Configure a Layer 2 Interface on the firewall so it can act as a switch in your layer 2 network (not at the edge of the network). The Layer 2 hosts are probably geographically close to each other and belong to a single broadcast domain. The firewall provides security between the Layer 2 hosts when you assign the interfaces to security zones and apply security rules to the zones.
The hosts communicate with the firewall and each other at Layer 2 of the OSI model by exchanging frames. A frame contains an Ethernet header that includes a source and destination Media Access Control (MAC) address, which is a physical hardware address. MAC addresses are 48-bit hexadecimal numbers formatted as six octets separated by a colon or hyphen (for example, 00-85-7E-46-F1-B2).
The following figure has a firewall with three Layer 2 interfaces that each connect to a Layer 2 host in a one-to-one mapping.

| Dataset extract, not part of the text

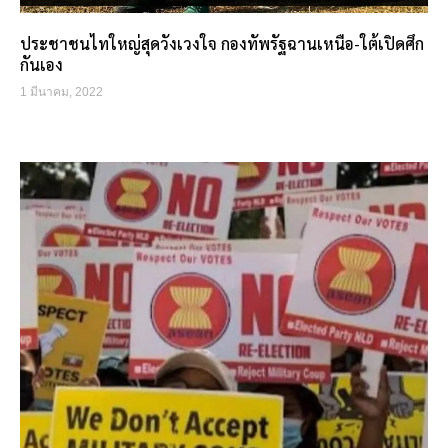
ประชาชนไทใหญ่สุดวังเวงใจ กองทัพรัฐฉานเหนือ-ใต้เปิดศึก
กันเอง
1 มีนาคม, 2022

The firewall begins with an empty MAC table. When the host with source address 0A-76-F2-60-EA-83 sends a frame to the firewall, the firewall doesn’t have destination address 0B-68-2D-05-12-76 in its MAC table, so it doesn’t know which interface to forward the frame to; it broadcasts the frame to all of its Layer 2 interfaces. The firewall puts source address 0A-76-F2-60-EA-83 and associated Eth1/1 into its MAC table.
The host at 0C-71-D4-E6-13-44 receives the broadcast, but the destination MAC address is not its own MAC address, so it drops the frame.
The receiving interface Ethernet 1/2 forwards the frame to its host. When host 0B-68-2D-05-12-76 responds, it uses the destination address 0A-76-F2-60-EA-83, and the firewall adds to its MAC table Ethernet 1/2 as the interface to reach 0B-68-2D-05-12-76.